### WORK INSTRUCTIONS
Copy the listing below line for line, from its opening line to the one with "Figure 5. Trend", both included; stop there.

>>>>

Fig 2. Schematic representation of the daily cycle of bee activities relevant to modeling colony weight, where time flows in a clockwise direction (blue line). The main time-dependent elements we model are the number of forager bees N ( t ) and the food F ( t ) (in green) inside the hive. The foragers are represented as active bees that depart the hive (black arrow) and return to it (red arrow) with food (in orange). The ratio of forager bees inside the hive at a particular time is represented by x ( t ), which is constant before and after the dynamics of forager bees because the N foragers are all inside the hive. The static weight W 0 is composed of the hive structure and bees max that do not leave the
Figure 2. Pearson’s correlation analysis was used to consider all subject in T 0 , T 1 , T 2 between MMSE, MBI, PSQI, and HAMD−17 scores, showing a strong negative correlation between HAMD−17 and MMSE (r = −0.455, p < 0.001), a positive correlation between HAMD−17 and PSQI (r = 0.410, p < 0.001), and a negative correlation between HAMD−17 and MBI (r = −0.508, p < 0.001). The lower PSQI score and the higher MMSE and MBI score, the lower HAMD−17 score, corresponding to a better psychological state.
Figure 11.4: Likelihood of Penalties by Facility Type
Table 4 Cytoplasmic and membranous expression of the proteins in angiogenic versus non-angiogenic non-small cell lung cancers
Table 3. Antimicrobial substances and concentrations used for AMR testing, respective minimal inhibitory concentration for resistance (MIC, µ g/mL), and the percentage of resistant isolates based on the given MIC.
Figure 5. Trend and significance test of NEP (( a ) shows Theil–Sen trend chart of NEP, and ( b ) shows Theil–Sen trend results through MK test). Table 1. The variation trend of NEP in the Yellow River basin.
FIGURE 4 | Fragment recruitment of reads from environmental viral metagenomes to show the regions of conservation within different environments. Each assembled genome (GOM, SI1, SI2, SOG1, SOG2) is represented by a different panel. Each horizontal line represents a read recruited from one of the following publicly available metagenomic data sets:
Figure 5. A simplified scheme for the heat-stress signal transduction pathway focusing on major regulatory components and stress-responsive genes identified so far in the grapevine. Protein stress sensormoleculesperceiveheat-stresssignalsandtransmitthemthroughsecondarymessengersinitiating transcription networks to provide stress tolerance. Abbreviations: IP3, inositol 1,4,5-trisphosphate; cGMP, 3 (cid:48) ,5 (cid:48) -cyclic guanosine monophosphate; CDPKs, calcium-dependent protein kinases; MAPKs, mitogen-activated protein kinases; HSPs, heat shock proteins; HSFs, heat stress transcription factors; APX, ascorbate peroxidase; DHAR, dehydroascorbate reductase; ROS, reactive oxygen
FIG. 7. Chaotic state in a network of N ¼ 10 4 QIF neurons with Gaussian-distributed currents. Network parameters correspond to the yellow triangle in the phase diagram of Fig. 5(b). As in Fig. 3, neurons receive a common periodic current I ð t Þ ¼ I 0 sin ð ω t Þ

<<<<

### ANSWER TO THIS TASK
Fig 2. Schematic representation of the daily cycle of bee activities relevant to modeling colony weight, where time flows in a clockwise direction (blue line). The main time-dependent elements we model are the number of forager bees N ( t ) and the food F ( t ) (in green) inside the hive. The foragers are represented as active bees that depart the hive (black arrow) and return to it (red arrow) with food (in orange). The ratio of forager bees inside the hive at a particular time is represented by x ( t ), which is constant before and after the dynamics of forager bees because the N foragers are all inside the hive. The static weight W 0 is composed of the hive structure and bees max that do not leave the
Figure 2. Pearson’s correlation analysis was used to consider all subject in T 0 , T 1 , T 2 between MMSE, MBI, PSQI, and HAMD−17 scores, showing a strong negative correlation between HAMD−17 and MMSE (r = −0.455, p < 0.001), a positive correlation between HAMD−17 and PSQI (r = 0.410, p < 0.001), and a negative correlation between HAMD−17 and MBI (r = −0.508, p < 0.001). The lower PSQI score and the higher MMSE and MBI score, the lower HAMD−17 score, corresponding to a better psychological state.
Figure 11.4: Likelihood of Penalties by Facility Type
Table 4 Cytoplasmic and membranous expression of the proteins in angiogenic versus non-angiogenic non-small cell lung cancers
Table 3. Antimicrobial substances and concentrations used for AMR testing, respective minimal inhibitory concentration for resistance (MIC, µ g/mL), and the percentage of resistant isolates based on the given MIC.
Figure 5. Trend and significance test of NEP (( a ) shows Theil–Sen trend chart of NEP, and ( b ) shows Theil–Sen trend results through MK test). Table 1. The variation trend of NEP in the Yellow River basin.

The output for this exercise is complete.